[Given information]

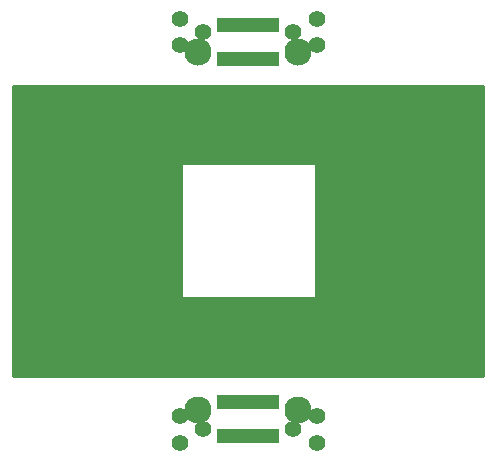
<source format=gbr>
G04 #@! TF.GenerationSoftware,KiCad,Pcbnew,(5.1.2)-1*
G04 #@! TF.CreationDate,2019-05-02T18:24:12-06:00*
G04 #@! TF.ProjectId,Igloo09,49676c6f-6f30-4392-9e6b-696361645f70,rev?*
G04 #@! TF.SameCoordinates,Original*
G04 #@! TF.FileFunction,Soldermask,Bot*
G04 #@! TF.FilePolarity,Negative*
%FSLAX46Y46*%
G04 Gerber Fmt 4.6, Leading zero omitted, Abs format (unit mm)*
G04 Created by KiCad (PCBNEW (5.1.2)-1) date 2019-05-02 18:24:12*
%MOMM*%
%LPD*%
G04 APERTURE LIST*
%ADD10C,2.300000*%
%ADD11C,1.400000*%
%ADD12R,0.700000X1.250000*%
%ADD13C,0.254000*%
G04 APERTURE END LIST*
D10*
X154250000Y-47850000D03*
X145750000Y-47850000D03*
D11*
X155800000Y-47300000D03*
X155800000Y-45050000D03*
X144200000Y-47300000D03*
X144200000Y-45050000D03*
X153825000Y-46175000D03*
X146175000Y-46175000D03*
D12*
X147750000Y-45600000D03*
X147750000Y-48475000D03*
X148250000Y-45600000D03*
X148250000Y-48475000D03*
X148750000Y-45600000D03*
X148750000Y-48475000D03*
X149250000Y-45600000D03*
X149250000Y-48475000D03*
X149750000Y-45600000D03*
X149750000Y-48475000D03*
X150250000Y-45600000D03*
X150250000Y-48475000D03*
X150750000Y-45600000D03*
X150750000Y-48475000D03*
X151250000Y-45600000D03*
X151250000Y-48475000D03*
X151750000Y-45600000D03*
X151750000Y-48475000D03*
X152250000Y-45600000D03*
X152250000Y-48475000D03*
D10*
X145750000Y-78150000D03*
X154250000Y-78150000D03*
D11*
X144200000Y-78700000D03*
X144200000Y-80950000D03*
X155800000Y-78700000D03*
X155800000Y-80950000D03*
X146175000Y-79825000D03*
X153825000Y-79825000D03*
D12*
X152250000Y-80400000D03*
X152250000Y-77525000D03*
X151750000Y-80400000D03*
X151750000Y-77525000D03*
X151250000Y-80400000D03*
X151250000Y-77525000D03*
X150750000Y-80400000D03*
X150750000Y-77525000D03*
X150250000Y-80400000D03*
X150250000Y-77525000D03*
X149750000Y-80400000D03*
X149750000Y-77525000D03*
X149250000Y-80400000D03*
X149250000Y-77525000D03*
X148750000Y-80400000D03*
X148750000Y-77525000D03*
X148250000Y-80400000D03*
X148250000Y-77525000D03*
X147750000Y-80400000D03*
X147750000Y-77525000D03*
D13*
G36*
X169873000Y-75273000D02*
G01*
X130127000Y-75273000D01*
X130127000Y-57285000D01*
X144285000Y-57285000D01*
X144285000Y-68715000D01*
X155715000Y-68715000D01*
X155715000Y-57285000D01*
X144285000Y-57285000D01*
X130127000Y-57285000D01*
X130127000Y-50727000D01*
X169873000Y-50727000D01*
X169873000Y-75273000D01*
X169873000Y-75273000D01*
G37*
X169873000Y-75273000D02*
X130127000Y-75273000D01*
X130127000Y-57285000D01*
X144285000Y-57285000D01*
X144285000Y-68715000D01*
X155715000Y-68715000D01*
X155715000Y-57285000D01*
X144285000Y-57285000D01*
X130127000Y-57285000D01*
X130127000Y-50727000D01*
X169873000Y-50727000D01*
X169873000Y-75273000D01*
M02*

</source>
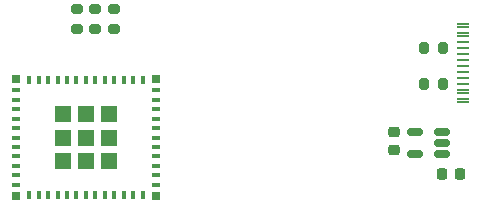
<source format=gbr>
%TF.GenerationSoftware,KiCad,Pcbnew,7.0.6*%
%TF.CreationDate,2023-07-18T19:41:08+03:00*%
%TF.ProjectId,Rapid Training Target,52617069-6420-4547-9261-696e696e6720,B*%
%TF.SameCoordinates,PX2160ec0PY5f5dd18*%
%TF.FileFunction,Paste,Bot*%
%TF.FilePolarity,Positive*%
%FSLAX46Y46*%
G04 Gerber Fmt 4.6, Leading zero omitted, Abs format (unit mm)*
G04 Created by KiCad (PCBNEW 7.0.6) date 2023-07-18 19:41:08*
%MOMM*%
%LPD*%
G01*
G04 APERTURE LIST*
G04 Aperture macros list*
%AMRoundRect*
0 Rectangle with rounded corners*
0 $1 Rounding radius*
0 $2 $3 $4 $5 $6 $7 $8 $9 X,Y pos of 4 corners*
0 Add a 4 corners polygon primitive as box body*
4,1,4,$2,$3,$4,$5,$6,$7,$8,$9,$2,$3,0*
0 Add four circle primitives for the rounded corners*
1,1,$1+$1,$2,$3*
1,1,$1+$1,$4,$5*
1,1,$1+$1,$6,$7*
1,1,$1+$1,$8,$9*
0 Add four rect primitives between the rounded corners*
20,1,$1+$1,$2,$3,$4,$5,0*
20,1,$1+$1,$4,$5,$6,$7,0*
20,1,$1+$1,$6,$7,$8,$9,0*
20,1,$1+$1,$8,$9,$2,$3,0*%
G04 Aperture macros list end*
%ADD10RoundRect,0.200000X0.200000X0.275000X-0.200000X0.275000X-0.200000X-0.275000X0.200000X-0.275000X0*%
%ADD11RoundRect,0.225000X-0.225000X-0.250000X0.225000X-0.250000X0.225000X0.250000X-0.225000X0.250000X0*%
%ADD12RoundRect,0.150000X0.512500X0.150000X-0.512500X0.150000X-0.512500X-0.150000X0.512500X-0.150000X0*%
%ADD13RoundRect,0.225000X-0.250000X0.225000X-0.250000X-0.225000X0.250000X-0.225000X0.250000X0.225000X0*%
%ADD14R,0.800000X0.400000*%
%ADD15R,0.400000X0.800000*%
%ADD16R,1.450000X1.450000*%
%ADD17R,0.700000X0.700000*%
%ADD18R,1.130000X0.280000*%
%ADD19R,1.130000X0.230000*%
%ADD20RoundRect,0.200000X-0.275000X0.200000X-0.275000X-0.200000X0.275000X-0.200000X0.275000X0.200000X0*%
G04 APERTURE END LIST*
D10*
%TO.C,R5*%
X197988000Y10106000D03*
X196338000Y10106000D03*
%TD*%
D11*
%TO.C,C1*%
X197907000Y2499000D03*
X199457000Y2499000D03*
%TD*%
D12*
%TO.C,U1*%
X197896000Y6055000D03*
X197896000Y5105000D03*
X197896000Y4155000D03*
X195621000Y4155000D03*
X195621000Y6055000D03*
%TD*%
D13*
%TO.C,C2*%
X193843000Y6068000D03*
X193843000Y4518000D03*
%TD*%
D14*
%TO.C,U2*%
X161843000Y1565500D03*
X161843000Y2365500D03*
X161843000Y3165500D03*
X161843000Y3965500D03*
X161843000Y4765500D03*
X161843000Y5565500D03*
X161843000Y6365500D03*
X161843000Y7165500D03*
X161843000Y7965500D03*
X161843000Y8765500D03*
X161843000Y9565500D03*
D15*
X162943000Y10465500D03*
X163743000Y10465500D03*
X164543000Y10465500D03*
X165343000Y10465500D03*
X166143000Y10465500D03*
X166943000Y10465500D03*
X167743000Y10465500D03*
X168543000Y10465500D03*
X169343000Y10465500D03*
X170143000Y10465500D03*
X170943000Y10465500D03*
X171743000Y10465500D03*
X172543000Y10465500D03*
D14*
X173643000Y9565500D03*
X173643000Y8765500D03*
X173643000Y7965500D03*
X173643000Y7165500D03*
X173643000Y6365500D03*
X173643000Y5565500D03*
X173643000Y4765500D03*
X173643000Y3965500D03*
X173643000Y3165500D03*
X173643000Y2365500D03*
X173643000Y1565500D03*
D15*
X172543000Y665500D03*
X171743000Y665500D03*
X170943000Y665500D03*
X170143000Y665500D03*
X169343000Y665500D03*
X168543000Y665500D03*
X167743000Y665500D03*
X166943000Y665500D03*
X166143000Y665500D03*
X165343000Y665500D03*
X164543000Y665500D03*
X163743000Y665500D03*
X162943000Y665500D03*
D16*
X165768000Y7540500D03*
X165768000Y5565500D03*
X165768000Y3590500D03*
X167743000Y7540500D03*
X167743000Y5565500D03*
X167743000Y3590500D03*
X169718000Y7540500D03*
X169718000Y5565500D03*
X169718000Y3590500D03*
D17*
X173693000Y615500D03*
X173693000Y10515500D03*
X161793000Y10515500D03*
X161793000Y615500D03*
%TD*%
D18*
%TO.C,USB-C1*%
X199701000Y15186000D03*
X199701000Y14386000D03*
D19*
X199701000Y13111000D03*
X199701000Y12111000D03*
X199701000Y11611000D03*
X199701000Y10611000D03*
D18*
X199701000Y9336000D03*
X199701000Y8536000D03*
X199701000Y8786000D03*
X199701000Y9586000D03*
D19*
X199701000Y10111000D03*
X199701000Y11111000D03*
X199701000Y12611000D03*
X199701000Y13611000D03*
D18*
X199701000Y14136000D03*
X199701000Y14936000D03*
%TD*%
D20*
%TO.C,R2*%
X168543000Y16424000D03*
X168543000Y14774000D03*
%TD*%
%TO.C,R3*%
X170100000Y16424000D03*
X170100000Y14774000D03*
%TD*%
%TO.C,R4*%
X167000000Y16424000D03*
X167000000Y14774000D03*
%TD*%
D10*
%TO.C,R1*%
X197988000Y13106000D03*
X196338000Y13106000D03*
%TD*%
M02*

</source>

[/Given information]

**What to do**
Using the records above, return verbatim only the part that opens with the line containing "X149750000Y-80400000D03*" and closes with the line containing "4,1,4,$2,$3,$4,$5,$6,$7,$8,$9,$2,$3,0*"; pictures stay out.

**Response to this task**
X149750000Y-80400000D03*
X149750000Y-77525000D03*
X149250000Y-80400000D03*
X149250000Y-77525000D03*
X148750000Y-80400000D03*
X148750000Y-77525000D03*
X148250000Y-80400000D03*
X148250000Y-77525000D03*
X147750000Y-80400000D03*
X147750000Y-77525000D03*
D13*
G36*
X169873000Y-75273000D02*
G01*
X130127000Y-75273000D01*
X130127000Y-57285000D01*
X144285000Y-57285000D01*
X144285000Y-68715000D01*
X155715000Y-68715000D01*
X155715000Y-57285000D01*
X144285000Y-57285000D01*
X130127000Y-57285000D01*
X130127000Y-50727000D01*
X169873000Y-50727000D01*
X169873000Y-75273000D01*
X169873000Y-75273000D01*
G37*
X169873000Y-75273000D02*
X130127000Y-75273000D01*
X130127000Y-57285000D01*
X144285000Y-57285000D01*
X144285000Y-68715000D01*
X155715000Y-68715000D01*
X155715000Y-57285000D01*
X144285000Y-57285000D01*
X130127000Y-57285000D01*
X130127000Y-50727000D01*
X169873000Y-50727000D01*
X169873000Y-75273000D01*
M02*

</source>
<source format=gbr>
%TF.GenerationSoftware,KiCad,Pcbnew,7.0.6*%
%TF.CreationDate,2023-07-18T19:41:08+03:00*%
%TF.ProjectId,Rapid Training Target,52617069-6420-4547-9261-696e696e6720,B*%
%TF.SameCoordinates,PX2160ec0PY5f5dd18*%
%TF.FileFunction,Paste,Bot*%
%TF.FilePolarity,Positive*%
%FSLAX46Y46*%
G04 Gerber Fmt 4.6, Leading zero omitted, Abs format (unit mm)*
G04 Created by KiCad (PCBNEW 7.0.6) date 2023-07-18 19:41:08*
%MOMM*%
%LPD*%
G01*
G04 APERTURE LIST*
G04 Aperture macros list*
%AMRoundRect*
0 Rectangle with rounded corners*
0 $1 Rounding radius*
0 $2 $3 $4 $5 $6 $7 $8 $9 X,Y pos of 4 corners*
0 Add a 4 corners polygon primitive as box body*
4,1,4,$2,$3,$4,$5,$6,$7,$8,$9,$2,$3,0*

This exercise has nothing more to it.